:: Document segment ::
----------------
A drug addict mother, younger brother, sister and dead father, Chance Major has been thrown into being head of the household at an early age. His mother's abusive drug addict boyfriend is the only male figure he's known for too they move for a better life. Chance takes the responsibility of taking care of his mother and siblings seriously. Drug dealing not being his thing; he takes to breaking, entering and taking from those who have to support his have not family. Chance has smarts but he uses them for his illegal activities.

'You do the crime, do your time...come back and start all over again'. Chance and his crew do just that; only on a higher level, until......

Ms. Williams has written a very good story of how these young Black men became addicted to B&E...they found a niche in life and got overly comfortable in it. How and why? In my opinion because they had no blue print or guidance on how to be a responsible man. No father's shoes to walk they walked in their own...drew up their own blue print along the way.

Chance is the perfect example of a lot of our young men that are imprisoned for more years than they are old...the result of the man that helped create them decide to leave them (sometimes before they are born) to fend for themselves. Without the guidance of a male figure in their lives, young men make choices that they think make them a MAN, money and women, but find it has only two consequences...death or imprisonment. 

Good job on a story that sends a message...
1.Stop blaming others (even the white man) and put the blame where it goes...irresponsible Black fathers and
2.Stop going in raw dog.....use a condom or practice abstinence.





Intimate Conversation with author  Ericka Williams

Ericka Williams is a tour de force, a phenomenal woman.  Ericka is a humanitarian, a mentor, a public speaker and above all, a Child of God.  She is a compassionate person who not only cares about herself  but she cares about humanity.  All of her books are themed to show the unlimited access of human beings to redemption.  She uses societal ills, her own experiences, and real situations that we all face, to show that their is a light at the end of every tunnel, if you take God's hand and let him lead the way.
----------------
:: Stored data ::

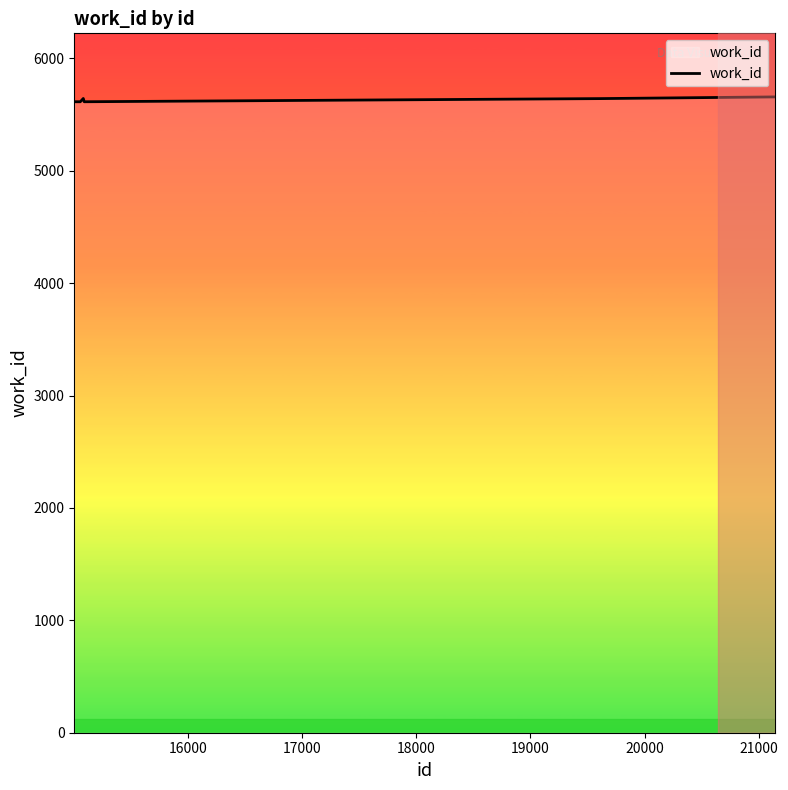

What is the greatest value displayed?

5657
----------------
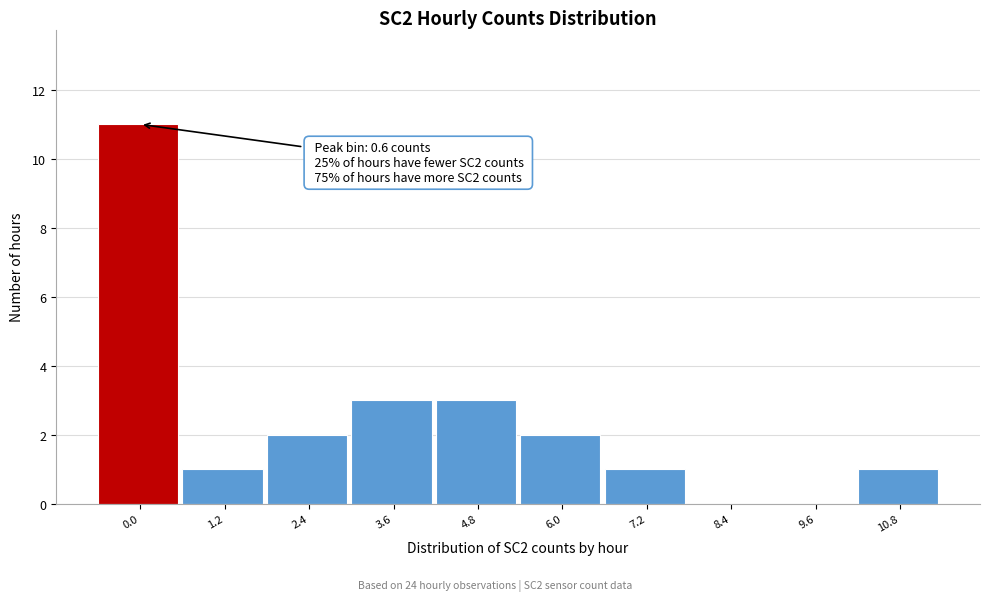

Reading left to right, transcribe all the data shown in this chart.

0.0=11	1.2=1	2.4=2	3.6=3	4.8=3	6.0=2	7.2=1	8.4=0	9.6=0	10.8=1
----------------
:: Exercise ::
Reproduce the part of the book review above between "Good job on" and "or practice abstinence.", inclusive.

:: Exercise result ::
Good job on a story that sends a message...
1.Stop blaming others (even the white man) and put the blame where it goes...irresponsible Black fathers and
2.Stop going in raw dog.....use a condom or practice abstinence.